# Mathematical Methods of Physics/Summation convention

The Basic Notation Often when working with tensors there is a large amount of summation that needs to occur. To make this quicker we use Einstein index notation.

The notation is simple. Instead of writing $\sum_{j} A_j$ we simply write $A_j$ and the summation over j is implied.

A couple of common tensors used with this notation are

• $\delta_{a}^{b}$ is only nonzero for the case that $a = b$
• $\epsilon_{i j k}$ is zero if $i = j \or j = k \or i = k$ . For odd permutations (i.e. $\epsilon_{j i k} = - \epsilon_{i j k} = - \epsilon_{k i j}$). In other words, swapping any two indices flips the sign of the tensor.
• These are related by $\epsilon_{ijk} \epsilon^{imn} = \delta_j^m \delta_k^n - \delta_j^n \delta_k^m$ (convince yourself that this is true)

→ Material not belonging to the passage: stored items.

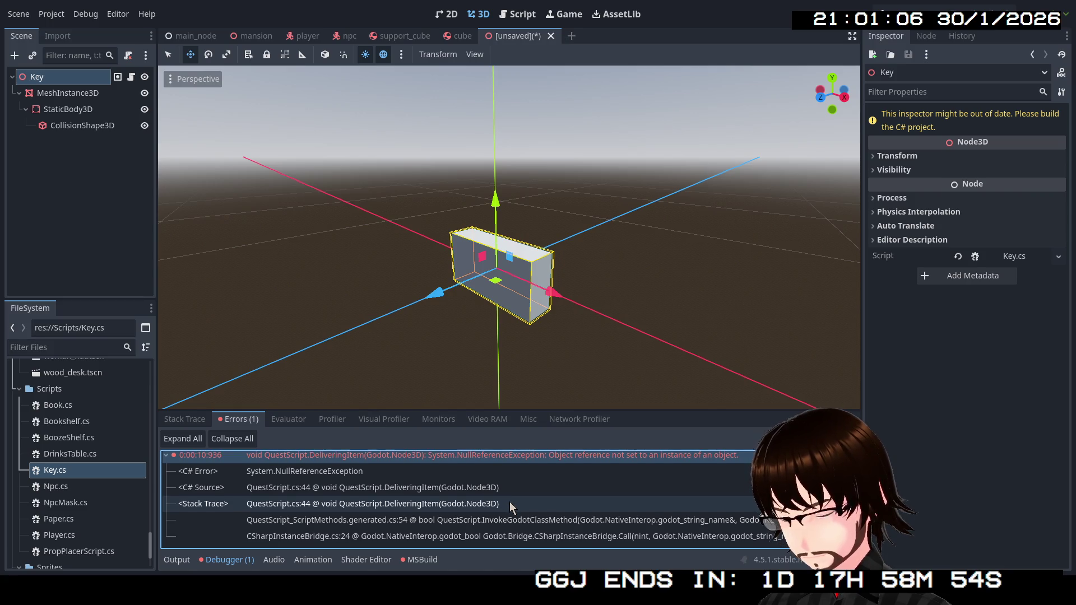
left_click(427, 508)
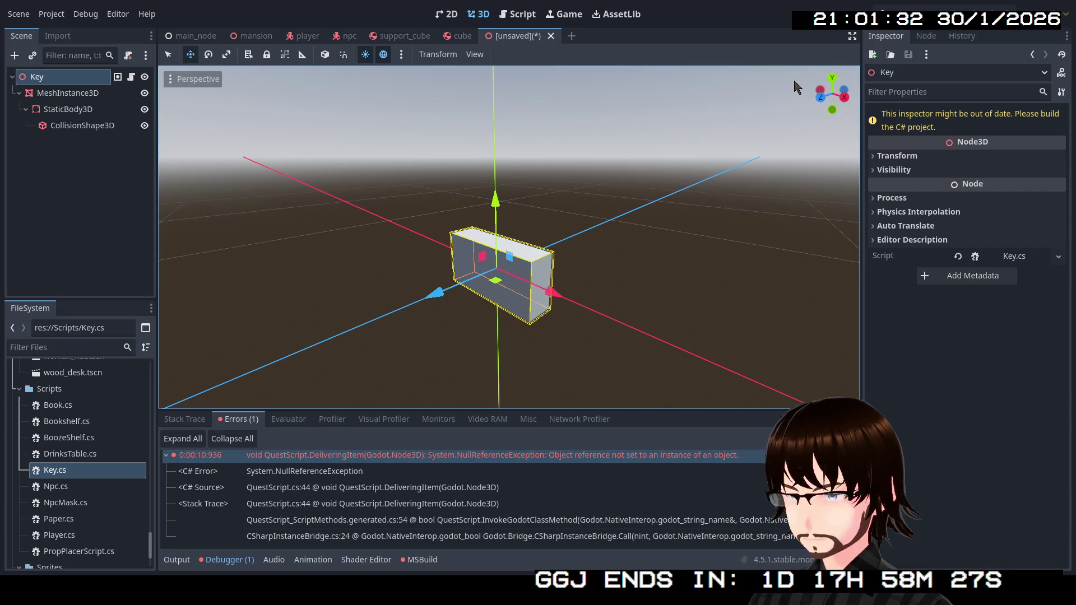
Save the scene as key.tscn, rebuild, and inspect the Player.cs 'Key' lacks 'Escape' error.
key("ctrl+s")
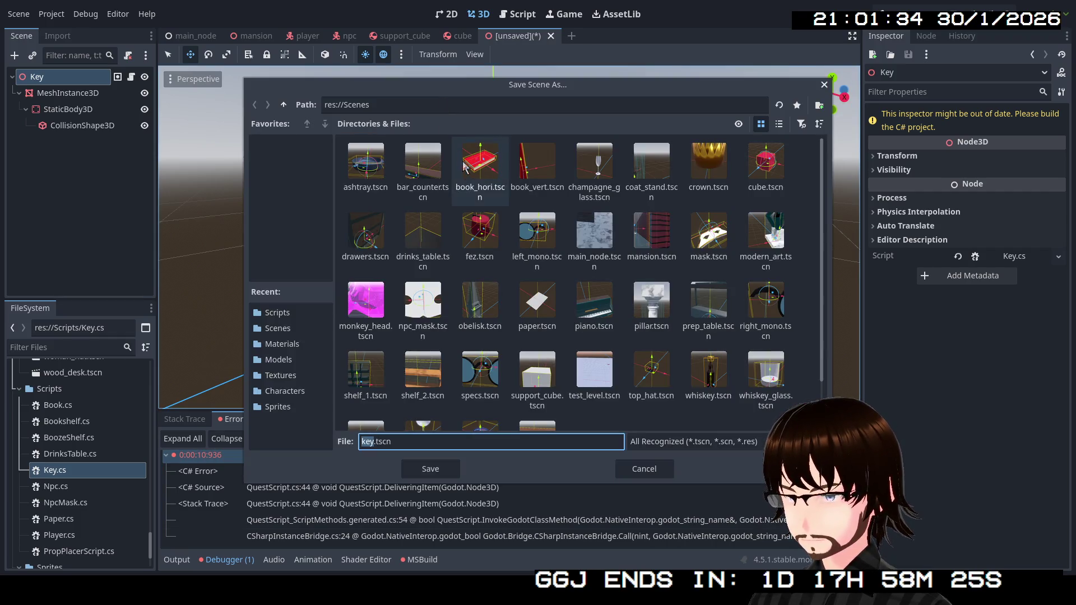
left_click(442, 470)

Now we can write some common vector operations :

• Scalar (Dot) Product $\vec{A} \cdot \vec{B} = A_i B_i$
• Vector (Cross) Product $\vec{A} \times \vec{B} = \epsilon_{ijk} A_j B_k$

Examples

• Bulleted list item

Prove that $\vec{A} \cdot (\vec{B} \times \vec{C}) = \vec{B} \cdot (\vec{C} \times \vec{A})$

$A_i (\epsilon_{ijk} B_j C_k)$ from here we can swap the indices (i <-> j) and get $B_j (- \epsilon_{jik} A_i C_k)$. Note the sign flip. In order to get a positive sign again we can just swap the indices (i <-> k) and get $B_j (\epsilon_{jki} C_k A_i) = \vec{B} \cdot (\vec{C} \times \vec{A})$ as desired.

• Prove that $\vec{A} \times (\vec{B} \times \vec{C}) = (\vec{A} \cdot \vec{C}) \vec B - (\vec{A} \cdot \vec{B}) \vec{C}$

$\vec{A} \times (\vec{B} \times \vec{C}) \equiv \epsilon_{ijk} A_j (\epsilon_{klm} B_l C_m)$ (Watch the indices closely - some students inadvertently add too many)

We know we want to get a dot product out of this. In order to do that we will have to use the expansion of the Levi-Cevita tensor in terms of the Kronecker Deltas. We want to get the Tensors to have the same first index, so we can do this by swapping the indices ( i <-> k) $- \epsilon_{kji} \epsilon_{klm} A_j B_l C_m = - (\delta_{j l} \delta_{i m} - \delta_{j m} \delta_{i l}) A_j B_l C_m$ . Now we can make the observation that the first term is only non-zero if j=i and l=m, so $\delta_{j l} \delta_{i m} A_j B_l C_m = A_i B_l C_l$ Note that this is just the dot product $(\vec{B} \cdot \vec{C}) A_i$. The second term is only non-zero if k = m and j = l, so $\delta_{k m} \delta_{j l} A_j B_l C_m = A_j B_j C_k = (\vec{A} \cdot \vec{B}) C_k$

Combining these we are left with $(\vec{A} \cdot \vec{C}) B_k - (\vec{A} \cdot \vec{B}) C_k =(\vec{A} \cdot \vec{C}) \vec B - (\vec{A} \cdot \vec{B}) \vec{C}$ as desired.

Tensor Notation When tensors are used then a distinct difference between an upper and lower index becomes important as well as the ordering. $T^{a}_{b} v^b$ will be contracted into a new vector, but $T^{a}_{ b} v_b$ will not.

Definitions that may prove useful : If a tensor is symmetric, then it satisfies the property that $T_{a b} = T_{b a}$ If a tensor is antisymmetric, then $T_{a b} = - T_{b a}$ There are many tensors that satisfy neither of these properties - so make sure it makes sense to use them before blindly applying them to some problem.